我今天需要你的帮助!我开始在一个非常简单的用例中使用计算着色器: 我有一个深度相机,我想计算靠近相机的物体的边界框。
但是我有太多像素需要处理,我想使用 GPGPU、计算着色器和并行化来计算它。
我目前有一个问题,当我运行我的程序时,我有相同的最小和最大坐标。所以我认为我的所有组和线程都会同时写入我的 StructuredBuffers。
您知道如何做到这一点吗?
这是我的计算着色器的代码:
#pragma kernel ComputeBoundingBox
//We define the size of a group in the x, y and z directions, y and z direction will just be one (because 1D array is used for depthData)

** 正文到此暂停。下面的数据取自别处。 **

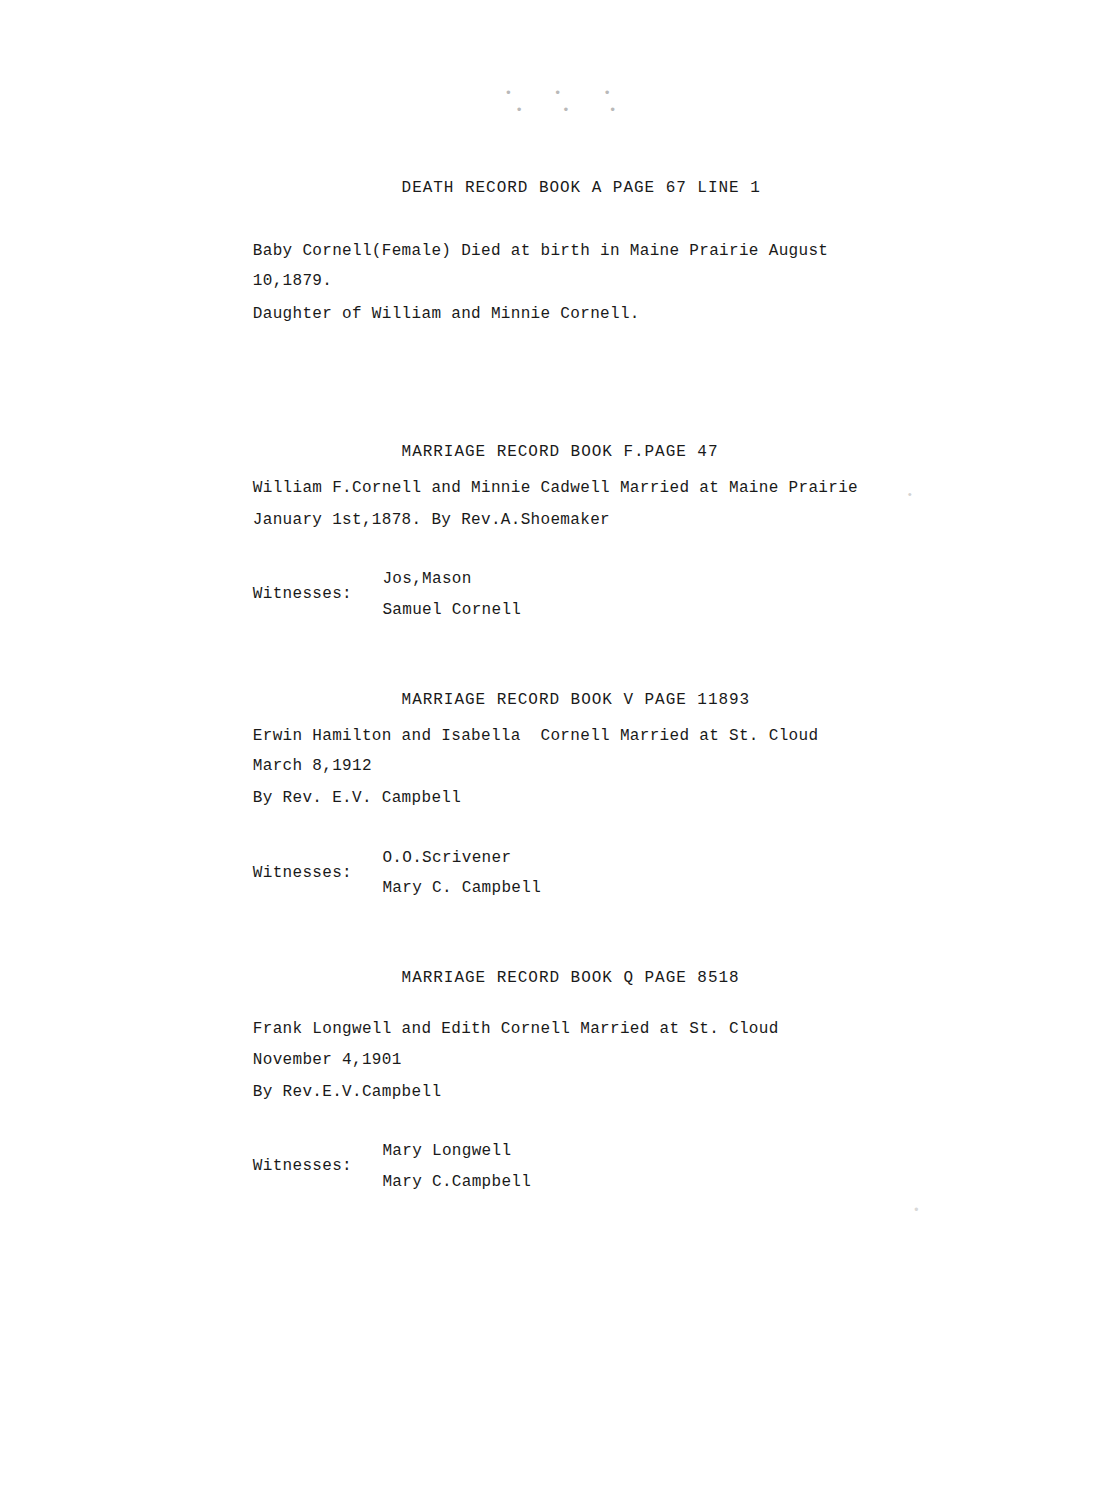• • • • • •
•
•
DEATH RECORD BOOK A PAGE 67 LINE 1
Baby Cornell(Female) Died at birth in Maine Prairie August 10,1879.
Daughter of William and Minnie Cornell.
MARRIAGE RECORD BOOK F.PAGE 47
William F.Cornell and Minnie Cadwell Married at Maine Prairie
January 1st,1878. By Rev.A.Shoemaker
Witnesses:
Jos,Mason
Samuel Cornell
MARRIAGE RECORD BOOK V PAGE 11893
Erwin Hamilton and Isabella Cornell Married at St. Cloud March 8,1912
By Rev. E.V. Campbell
Witnesses:
O.O.Scrivener
Mary C. Campbell
MARRIAGE RECORD BOOK Q PAGE 8518
Frank Longwell and Edith Cornell Married at St. Cloud November 4,1901
By Rev.E.V.Campbell
Witnesses:
Mary Longwell
Mary C.Campbell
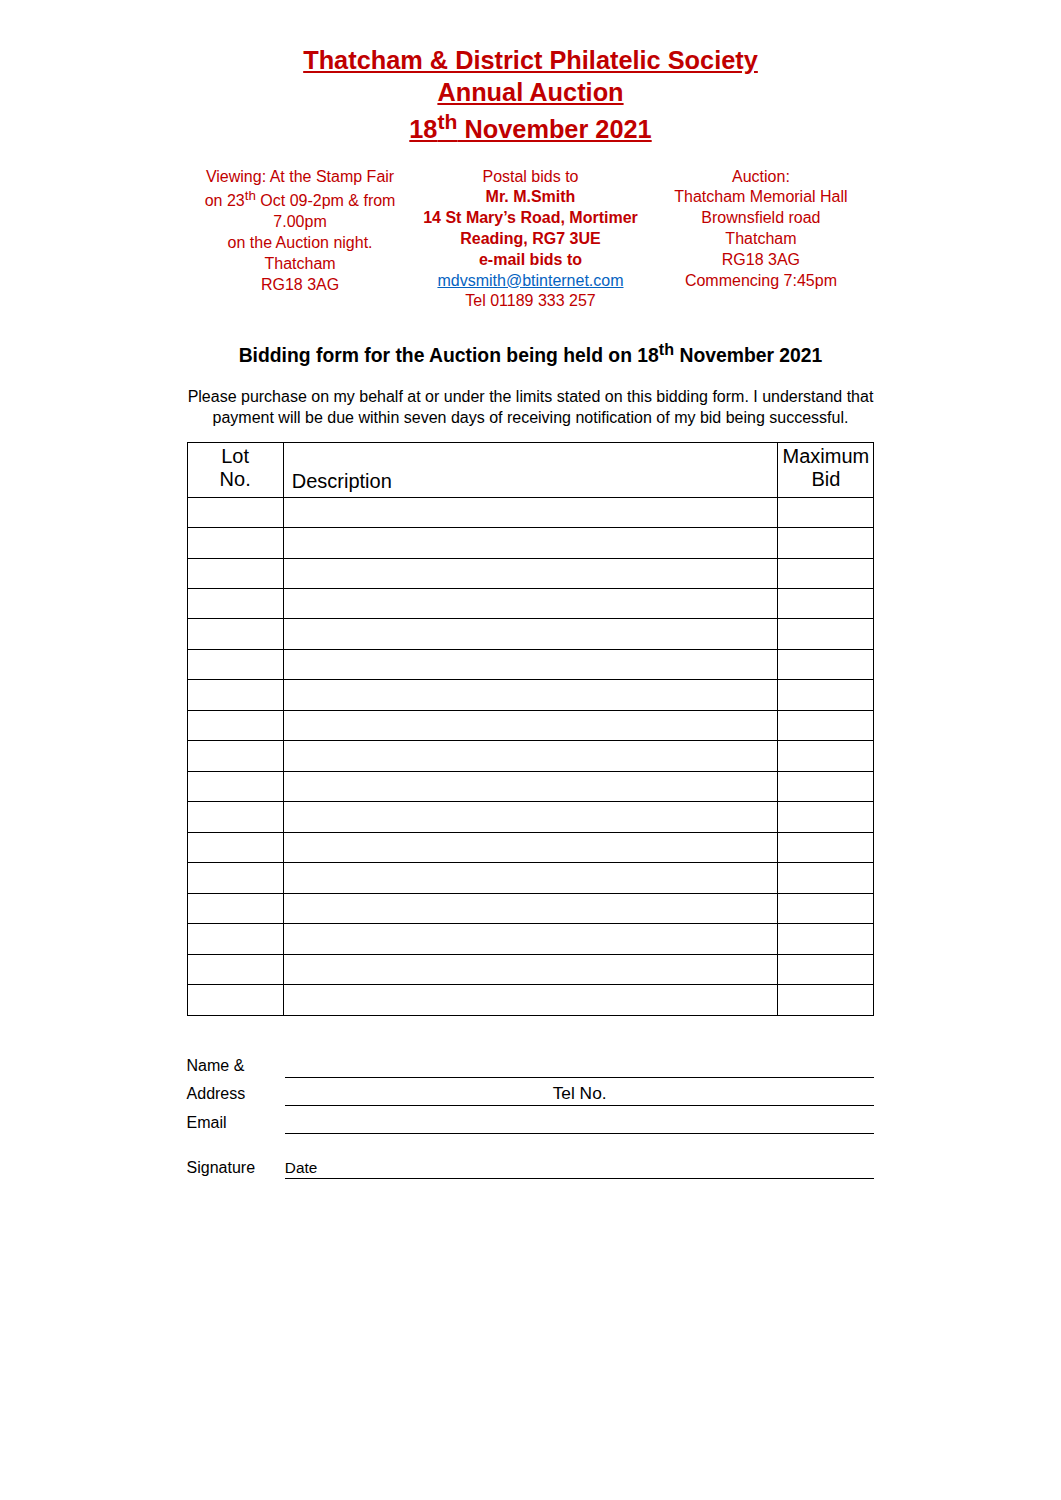Thatcham & District Philatelic Society
Annual Auction
18th November 2021
| Viewing: At the Stamp Fair on 23 th Oct 09-2pm & from 7.00pm on the Auction night. Thatcham RG18 3AG | Postal bids to Mr. M.Smith 14 St Mary’s Road, Mortimer Reading, RG7 3UE e-mail bids to mdvsmith@btinternet.com Tel 01189 333 257 | Auction: Thatcham Memorial Hall Brownsfield road Thatcham RG18 3AG Commencing 7:45pm |
Bidding form for the Auction being held on 18th November 2021
Please purchase on my behalf at or under the limits stated on this bidding form. I understand that payment will be due within seven days of receiving notification of my bid being successful.
| Lot No. | Description | Maximum Bid |
| --- | --- | --- |
| Name & | |
| Address | Tel No. |
| Email | |
| Signature | Date |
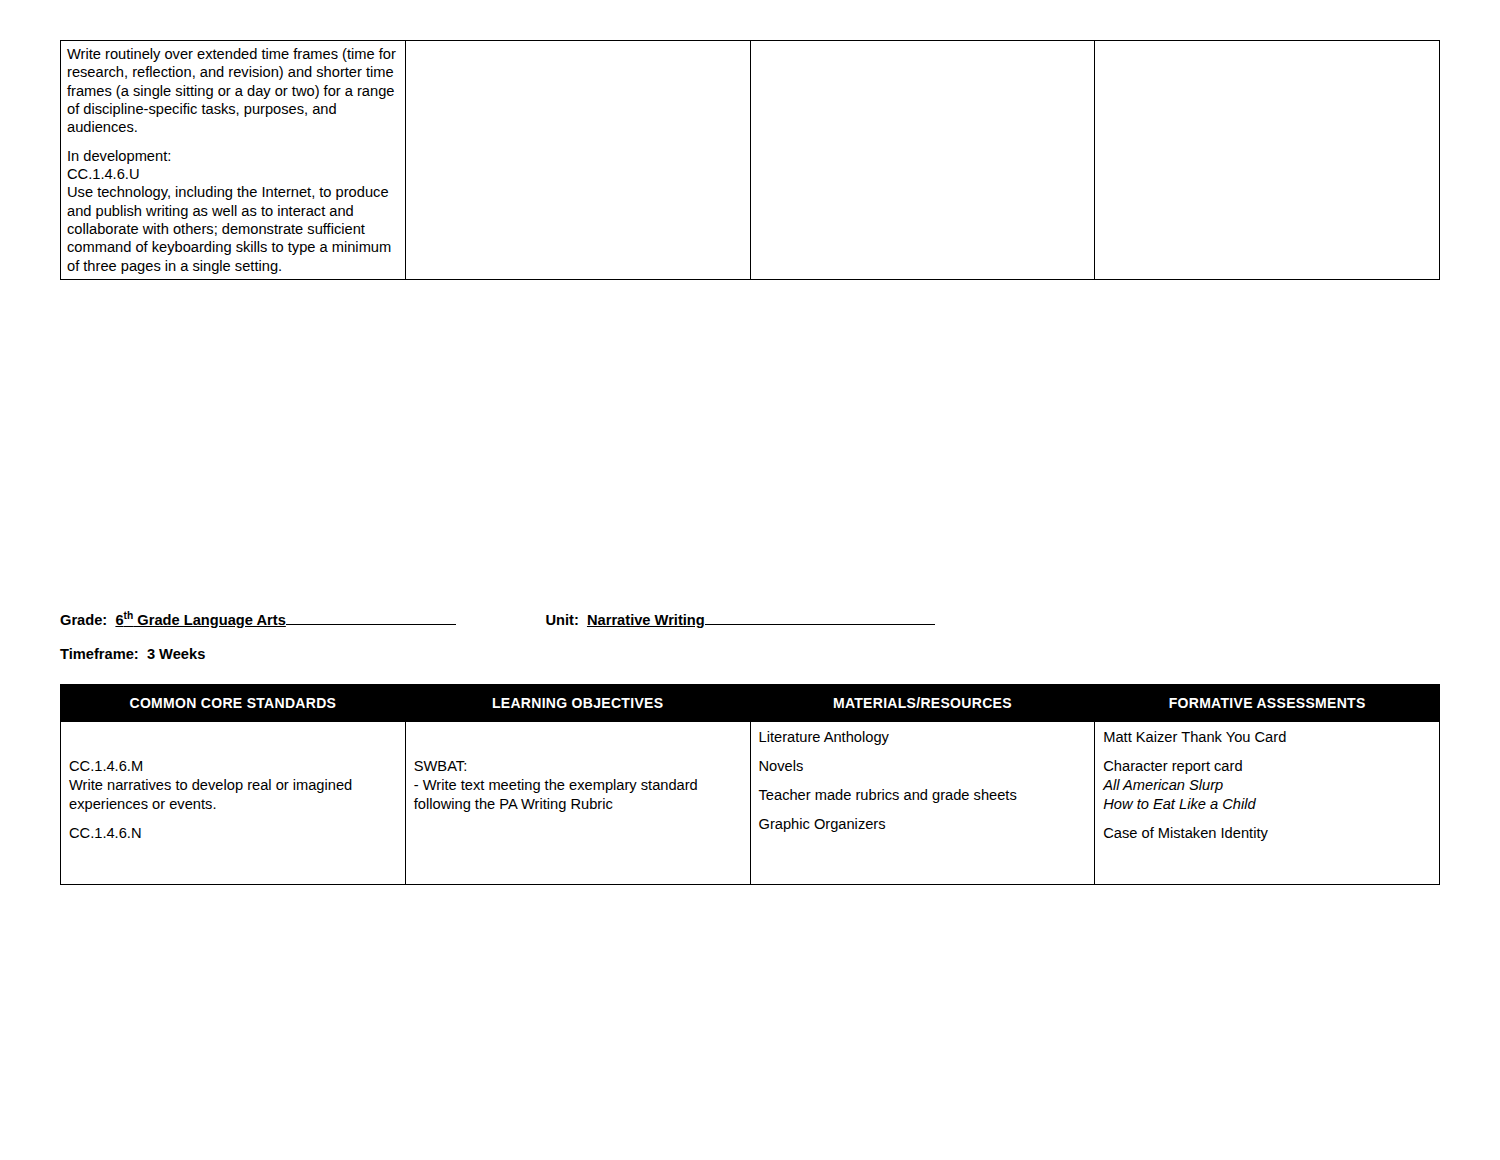| Write routinely over extended time frames (time for research, reflection, and revision) and shorter time frames (a single sitting or a day or two) for a range of discipline-specific tasks, purposes, and audiences. In development: CC.1.4.6.U Use technology, including the Internet, to produce and publish writing as well as to interact and collaborate with others; demonstrate sufficient command of keyboarding skills to type a minimum of three pages in a single setting. | | | |
Grade: 6th Grade Language Arts Unit: Narrative Writing
Timeframe: 3 Weeks
| COMMON CORE STANDARDS | LEARNING OBJECTIVES | MATERIALS/RESOURCES | FORMATIVE ASSESSMENTS |
| --- | --- | --- | --- |
| CC.1.4.6.M Write narratives to develop real or imagined experiences or events. CC.1.4.6.N | SWBAT: - Write text meeting the exemplary standard following the PA Writing Rubric | Literature Anthology Novels Teacher made rubrics and grade sheets Graphic Organizers | Matt Kaizer Thank You Card Character report card All American Slurp How to Eat Like a Child Case of Mistaken Identity |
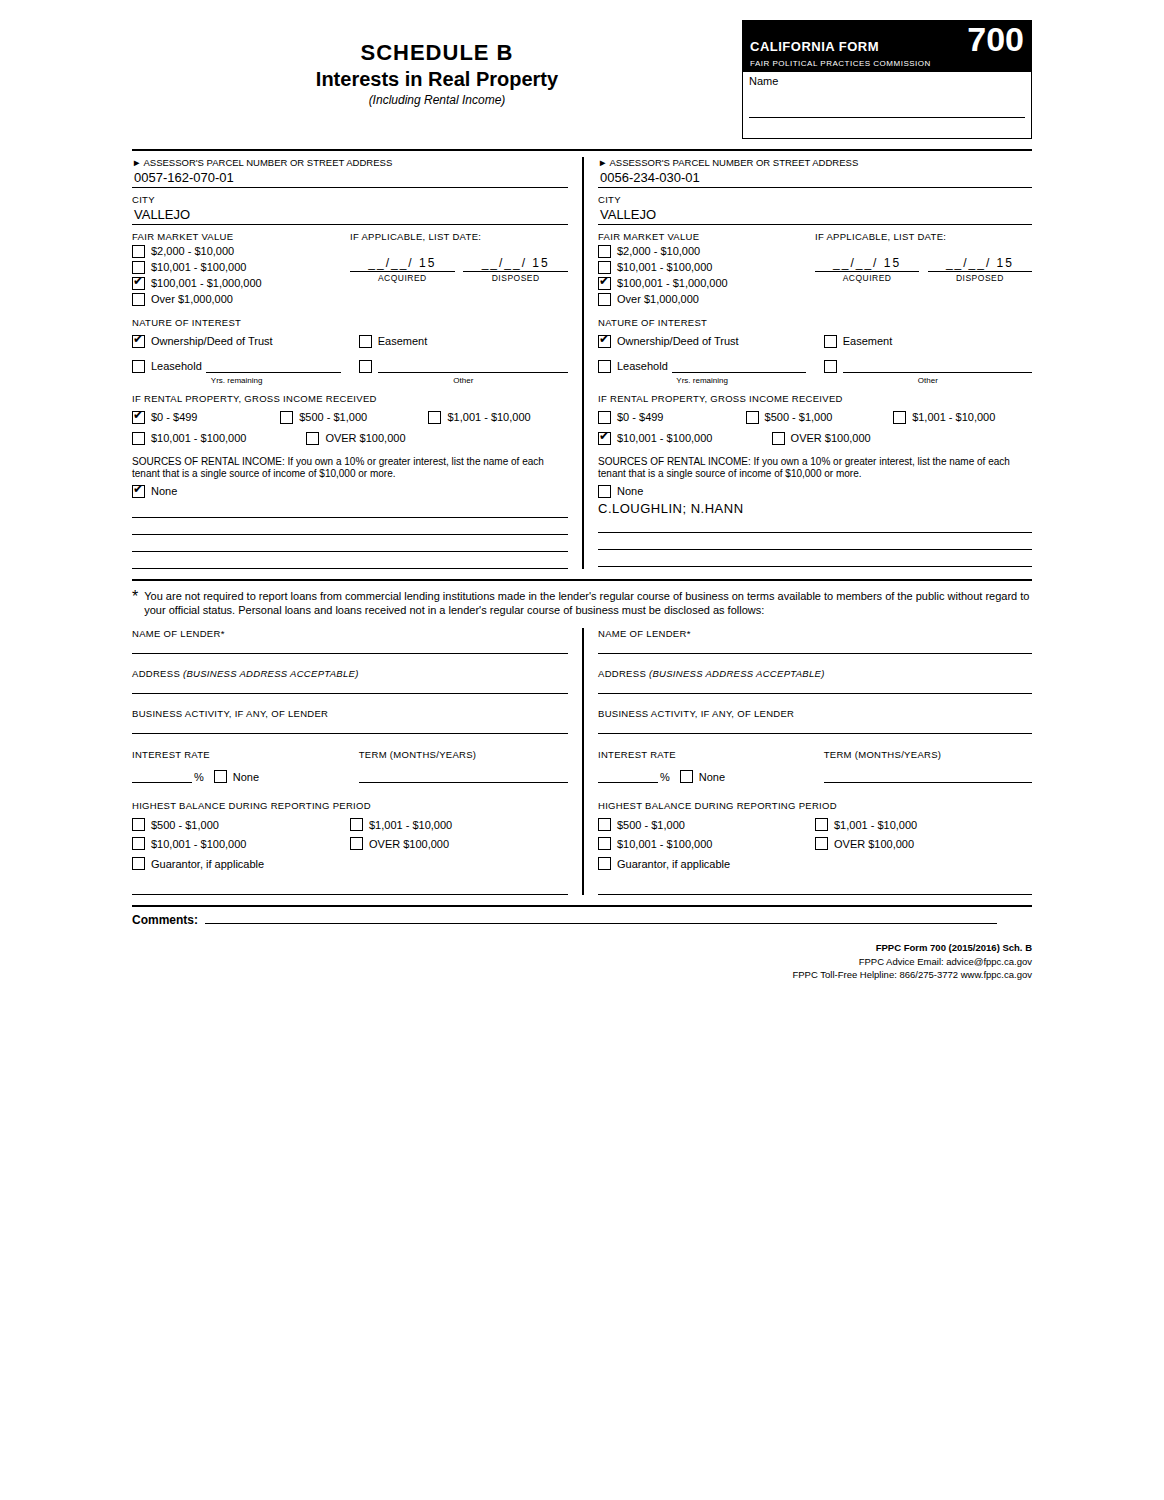SCHEDULE B
Interests in Real Property
(Including Rental Income)
CALIFORNIA FORM 700
FAIR POLITICAL PRACTICES COMMISSION
Name
► ASSESSOR'S PARCEL NUMBER OR STREET ADDRESS
0057-162-070-01
CITY
VALLEJO
FAIR MARKET VALUE
$2,000 - $10,000
$10,001 - $100,000
$100,001 - $1,000,000
Over $1,000,000
IF APPLICABLE, LIST DATE:
__/__/ 15
ACQUIRED
__/__/ 15
DISPOSED
NATURE OF INTEREST
Ownership/Deed of Trust
Easement
Leasehold
Yrs. remaining
Other
IF RENTAL PROPERTY, GROSS INCOME RECEIVED
$0 - $499
$500 - $1,000
$1,001 - $10,000
$10,001 - $100,000
OVER $100,000
SOURCES OF RENTAL INCOME: If you own a 10% or greater interest, list the name of each tenant that is a single source of income of $10,000 or more.
None
► ASSESSOR'S PARCEL NUMBER OR STREET ADDRESS
0056-234-030-01
CITY
VALLEJO
FAIR MARKET VALUE
$2,000 - $10,000
$10,001 - $100,000
$100,001 - $1,000,000
Over $1,000,000
IF APPLICABLE, LIST DATE:
__/__/ 15
ACQUIRED
__/__/ 15
DISPOSED
NATURE OF INTEREST
Ownership/Deed of Trust
Easement
Leasehold
Yrs. remaining
Other
IF RENTAL PROPERTY, GROSS INCOME RECEIVED
$0 - $499
$500 - $1,000
$1,001 - $10,000
$10,001 - $100,000
OVER $100,000
SOURCES OF RENTAL INCOME: If you own a 10% or greater interest, list the name of each tenant that is a single source of income of $10,000 or more.
None
C.LOUGHLIN; N.HANN
*
You are not required to report loans from commercial lending institutions made in the lender's regular course of business on terms available to members of the public without regard to your official status. Personal loans and loans received not in a lender's regular course of business must be disclosed as follows:
NAME OF LENDER*
ADDRESS (Business Address Acceptable)
BUSINESS ACTIVITY, IF ANY, OF LENDER
INTEREST RATE
% None
TERM (Months/Years)
HIGHEST BALANCE DURING REPORTING PERIOD
$500 - $1,000
$1,001 - $10,000
$10,001 - $100,000
OVER $100,000
Guarantor, if applicable
NAME OF LENDER*
ADDRESS (Business Address Acceptable)
BUSINESS ACTIVITY, IF ANY, OF LENDER
INTEREST RATE
% None
TERM (Months/Years)
HIGHEST BALANCE DURING REPORTING PERIOD
$500 - $1,000
$1,001 - $10,000
$10,001 - $100,000
OVER $100,000
Guarantor, if applicable
Comments:
FPPC Form 700 (2015/2016) Sch. B
FPPC Advice Email: advice@fppc.ca.gov
FPPC Toll-Free Helpline: 866/275-3772 www.fppc.ca.gov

#define thread_group_size_x 1024
#define thread_group_size_y 1
#define thread_group_size_z 1
//Size of the depthData picture
#define width 512;
#define height 424;
//DataBuffer = depthData of the camera
//minBuffer, maxBuffer, array of size 3 with min/max x, y and z
//mask = image area to process
RWStructuredBuffer<float> dataBuffer;
globallycoherent RWStructuredBuffer<float>minBuffer;
globallycoherent RWStructuredBuffer<float> maxBuffer;
RWStructuredBuffer<float> mask;
float xValue = 0, yValue = 0, zValue = 0;
[numthreads(thread_group_size_x, thread_group_size_y, thread_group_size_z)]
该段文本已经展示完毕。